Apple has put tremendous resources into building a phone ecosystem that focuses on security. The problem is that Apple doesn’t open source this technology, so we’re dealing with the same problem that hits commercial software, like Windows.

We have a black box with millions of lines of code of unknown quality, all interacting with one another in known ways. Apple is relying on the inability of malware makers and security researchers to reverse-engineer their code and find flaws. Part of this motivation is to lock the software to the phones, so that iOS can only be installed on genuine Apple hardware. A another motivation is locking the phones to the software, so you can’t buy an iPhone and put an alternative operating system on it, preserving their ability to draw money through the app store with a captive audience.

To be clear, as of right now, they are doing an objectively better job than Google is when it comes to general security. The problem is that this black box can’t be trusted. It has bugs just like all software does—thousands of bugs. Because this software is proprietary and the source isn’t available, those bugs lie in wait for discovery by an Apple security team, or anyone else in the world that finds them first.

Open Source software can be reviewed. It removes the “just trust me” ask that no privacy interested person can objectively accept.

I’m hoping that Google moves in the direction of Apple in that updates will be forced across all devices regardless of vendor, and hardware requirements will have to be tightened to make that happen. I also hope that we can open source the currently closed parts of Google firmware and its related drivers so that we can trust the full stack the phone relies on for security. That would put an open solution in a position to lead the market with good security and privacy practices.

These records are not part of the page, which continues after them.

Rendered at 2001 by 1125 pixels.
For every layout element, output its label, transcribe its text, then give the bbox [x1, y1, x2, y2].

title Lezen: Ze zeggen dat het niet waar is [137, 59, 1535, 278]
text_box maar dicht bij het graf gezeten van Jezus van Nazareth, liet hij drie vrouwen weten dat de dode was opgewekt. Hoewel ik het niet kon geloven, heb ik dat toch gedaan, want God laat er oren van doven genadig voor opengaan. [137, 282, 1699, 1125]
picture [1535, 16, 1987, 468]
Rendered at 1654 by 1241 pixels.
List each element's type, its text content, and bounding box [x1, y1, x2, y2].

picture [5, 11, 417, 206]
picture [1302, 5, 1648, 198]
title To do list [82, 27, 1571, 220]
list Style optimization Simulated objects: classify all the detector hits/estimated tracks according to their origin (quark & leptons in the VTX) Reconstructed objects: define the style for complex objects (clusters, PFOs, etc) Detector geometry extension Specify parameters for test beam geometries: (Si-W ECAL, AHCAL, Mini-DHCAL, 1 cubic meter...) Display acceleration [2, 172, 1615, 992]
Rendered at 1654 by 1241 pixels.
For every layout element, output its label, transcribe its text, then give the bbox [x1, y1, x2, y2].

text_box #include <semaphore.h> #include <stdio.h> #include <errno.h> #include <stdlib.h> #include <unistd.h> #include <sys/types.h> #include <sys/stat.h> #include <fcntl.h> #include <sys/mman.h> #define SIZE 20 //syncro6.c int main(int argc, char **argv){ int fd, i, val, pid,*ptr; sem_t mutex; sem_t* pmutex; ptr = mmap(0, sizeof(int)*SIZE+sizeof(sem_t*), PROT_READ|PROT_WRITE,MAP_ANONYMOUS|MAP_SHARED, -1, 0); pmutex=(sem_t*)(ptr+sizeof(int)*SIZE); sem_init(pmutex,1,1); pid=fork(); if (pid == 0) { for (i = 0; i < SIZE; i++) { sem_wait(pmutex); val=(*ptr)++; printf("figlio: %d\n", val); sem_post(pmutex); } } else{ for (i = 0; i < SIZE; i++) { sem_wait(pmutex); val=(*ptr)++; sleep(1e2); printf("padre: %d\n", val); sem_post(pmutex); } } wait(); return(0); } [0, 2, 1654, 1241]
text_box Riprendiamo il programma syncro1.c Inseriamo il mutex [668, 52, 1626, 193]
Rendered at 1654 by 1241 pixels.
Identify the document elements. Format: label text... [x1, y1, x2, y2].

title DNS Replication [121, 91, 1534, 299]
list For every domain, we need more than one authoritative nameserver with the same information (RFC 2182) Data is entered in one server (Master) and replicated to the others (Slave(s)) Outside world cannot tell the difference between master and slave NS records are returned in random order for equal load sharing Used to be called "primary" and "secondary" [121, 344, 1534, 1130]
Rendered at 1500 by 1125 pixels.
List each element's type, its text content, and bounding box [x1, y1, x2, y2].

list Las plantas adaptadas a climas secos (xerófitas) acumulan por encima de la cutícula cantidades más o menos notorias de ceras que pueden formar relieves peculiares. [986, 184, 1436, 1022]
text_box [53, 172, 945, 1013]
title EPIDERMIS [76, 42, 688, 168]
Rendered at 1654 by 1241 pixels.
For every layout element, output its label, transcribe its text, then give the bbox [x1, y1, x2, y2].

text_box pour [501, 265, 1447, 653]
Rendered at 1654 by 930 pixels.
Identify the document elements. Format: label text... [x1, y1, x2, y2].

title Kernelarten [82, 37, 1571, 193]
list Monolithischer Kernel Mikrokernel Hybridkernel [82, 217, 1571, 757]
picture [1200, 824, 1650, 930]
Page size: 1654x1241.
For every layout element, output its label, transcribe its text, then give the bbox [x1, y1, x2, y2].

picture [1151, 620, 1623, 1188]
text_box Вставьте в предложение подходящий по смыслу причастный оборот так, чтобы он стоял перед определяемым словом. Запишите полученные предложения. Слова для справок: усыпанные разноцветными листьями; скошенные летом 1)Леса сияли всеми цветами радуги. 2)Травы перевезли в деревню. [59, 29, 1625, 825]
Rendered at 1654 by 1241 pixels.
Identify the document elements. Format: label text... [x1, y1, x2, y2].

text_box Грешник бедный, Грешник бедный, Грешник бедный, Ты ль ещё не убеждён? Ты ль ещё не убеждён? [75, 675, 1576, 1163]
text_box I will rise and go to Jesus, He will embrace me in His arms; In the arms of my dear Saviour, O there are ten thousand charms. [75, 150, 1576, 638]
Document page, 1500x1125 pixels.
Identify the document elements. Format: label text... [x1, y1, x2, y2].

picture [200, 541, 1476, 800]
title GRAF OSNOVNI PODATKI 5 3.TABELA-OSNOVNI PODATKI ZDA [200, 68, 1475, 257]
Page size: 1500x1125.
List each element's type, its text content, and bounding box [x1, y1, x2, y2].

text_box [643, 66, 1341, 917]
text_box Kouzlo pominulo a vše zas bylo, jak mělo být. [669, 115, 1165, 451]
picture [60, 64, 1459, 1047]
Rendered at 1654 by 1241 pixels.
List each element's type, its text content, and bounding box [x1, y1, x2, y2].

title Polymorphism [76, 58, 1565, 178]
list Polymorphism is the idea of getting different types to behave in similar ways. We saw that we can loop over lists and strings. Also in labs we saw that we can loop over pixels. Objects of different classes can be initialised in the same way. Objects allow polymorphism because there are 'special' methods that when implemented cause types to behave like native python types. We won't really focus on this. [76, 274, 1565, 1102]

You look a lot at other people’s code. What common mistakes do you observe? What kind of bugs are the most common?

I actually don’t do the security reviews themselves, that’s left to the contracted auditors. But the most common issues are problems with memory management, and proper deletion of security related data when it’s no longer in use.

The other big mistake is trying to write your own cryptography. It’s wildly complicated, and there are many, many ways to defeat cryptography that has been invented over the last few decades. You have to carefully consider them all and adhere to many standards to create strong cryptography. Using already compliant libraries avoids this security minefield entirely.

Do you have any advice to share with the many coders reading this?

Support an open source security or privacy initiative. Volunteering your time and knowledge as a coder is extremely valuable, even if you only do a single commit per month to a worthy project.

The sum of the communities abilities and time adds up to applications that can change the internet and the world for the better. If you don’t have a security background, make a small recurring donation to an organization that helps build and improve these tools and libraries. I’m not just talking about OSTIF, I’m talking about the Free Software Foundation, or any of those donate buttons you see when you download a piece of open-source software.

You’d be shocked how much a few dollars helps small projects function and improve. Small contributions add up to a better digital world for all of us.